How to complete this task -
Look below for the line that has "when at your name every knee shall bow". Set down the lines from there through the line that has "at one with all in hope and need.", exactly as written.

----

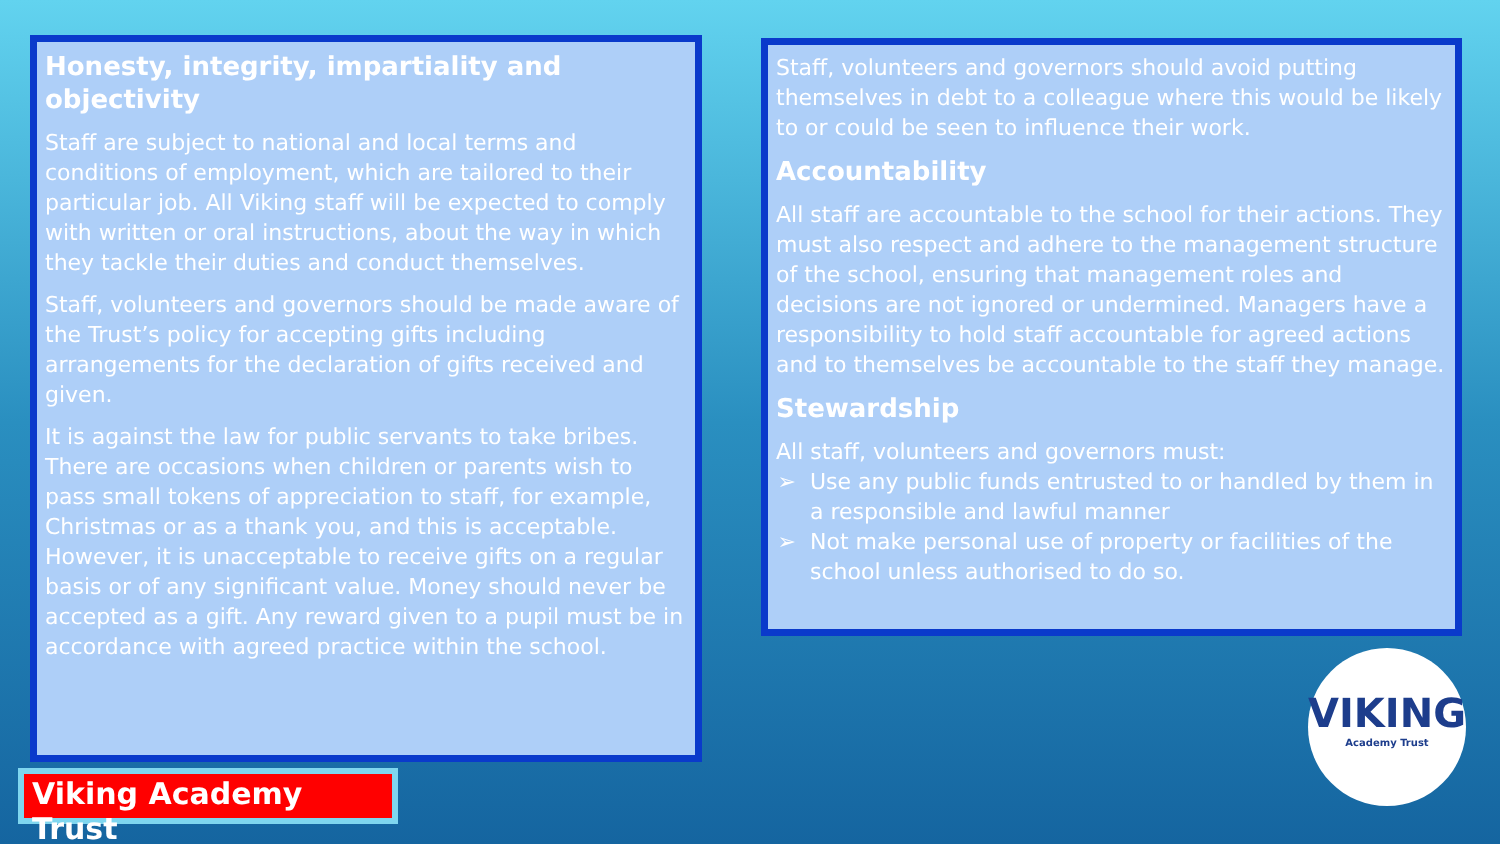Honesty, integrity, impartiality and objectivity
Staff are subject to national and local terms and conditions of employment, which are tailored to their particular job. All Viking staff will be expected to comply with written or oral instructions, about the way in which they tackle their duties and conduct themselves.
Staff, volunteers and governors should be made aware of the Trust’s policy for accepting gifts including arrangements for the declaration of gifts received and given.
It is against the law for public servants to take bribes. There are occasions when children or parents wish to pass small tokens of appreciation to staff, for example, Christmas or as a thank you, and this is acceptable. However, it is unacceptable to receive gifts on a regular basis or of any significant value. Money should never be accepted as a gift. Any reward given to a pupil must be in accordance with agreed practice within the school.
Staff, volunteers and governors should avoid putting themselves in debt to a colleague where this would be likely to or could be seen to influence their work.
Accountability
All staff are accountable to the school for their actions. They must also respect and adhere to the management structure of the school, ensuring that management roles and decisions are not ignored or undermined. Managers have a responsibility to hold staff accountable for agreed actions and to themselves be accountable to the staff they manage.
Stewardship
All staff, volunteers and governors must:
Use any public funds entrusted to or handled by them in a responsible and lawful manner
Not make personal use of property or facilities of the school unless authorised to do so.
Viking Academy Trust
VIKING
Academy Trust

----

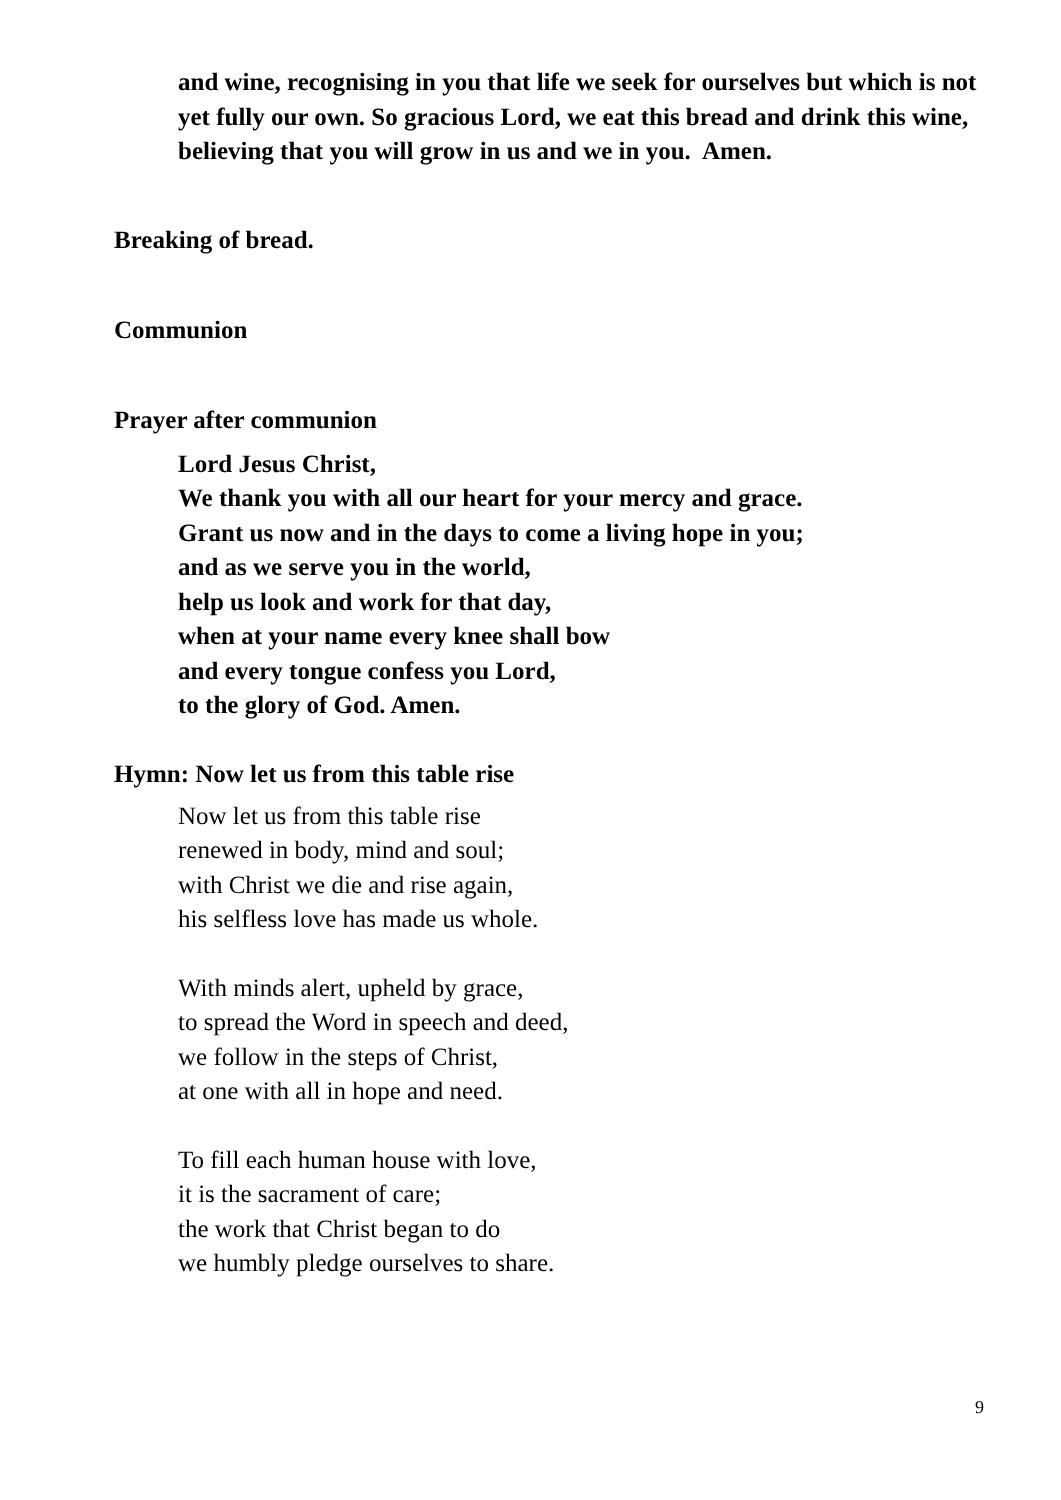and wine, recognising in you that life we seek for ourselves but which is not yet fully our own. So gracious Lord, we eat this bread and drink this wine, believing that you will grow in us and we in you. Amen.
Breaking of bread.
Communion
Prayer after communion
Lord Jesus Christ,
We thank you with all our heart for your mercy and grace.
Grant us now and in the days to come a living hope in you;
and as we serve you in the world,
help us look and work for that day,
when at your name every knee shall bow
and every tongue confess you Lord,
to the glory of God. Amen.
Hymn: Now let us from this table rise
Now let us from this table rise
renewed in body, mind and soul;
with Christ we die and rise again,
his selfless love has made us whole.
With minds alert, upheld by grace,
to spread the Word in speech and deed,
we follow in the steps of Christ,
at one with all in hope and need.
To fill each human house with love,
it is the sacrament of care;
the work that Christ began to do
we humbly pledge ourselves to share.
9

----

Written answer -
when at your name every knee shall bow
and every tongue confess you Lord,
to the glory of God. Amen.
Hymn: Now let us from this table rise
Now let us from this table rise
renewed in body, mind and soul;
with Christ we die and rise again,
his selfless love has made us whole.
With minds alert, upheld by grace,
to spread the Word in speech and deed,
we follow in the steps of Christ,
at one with all in hope and need.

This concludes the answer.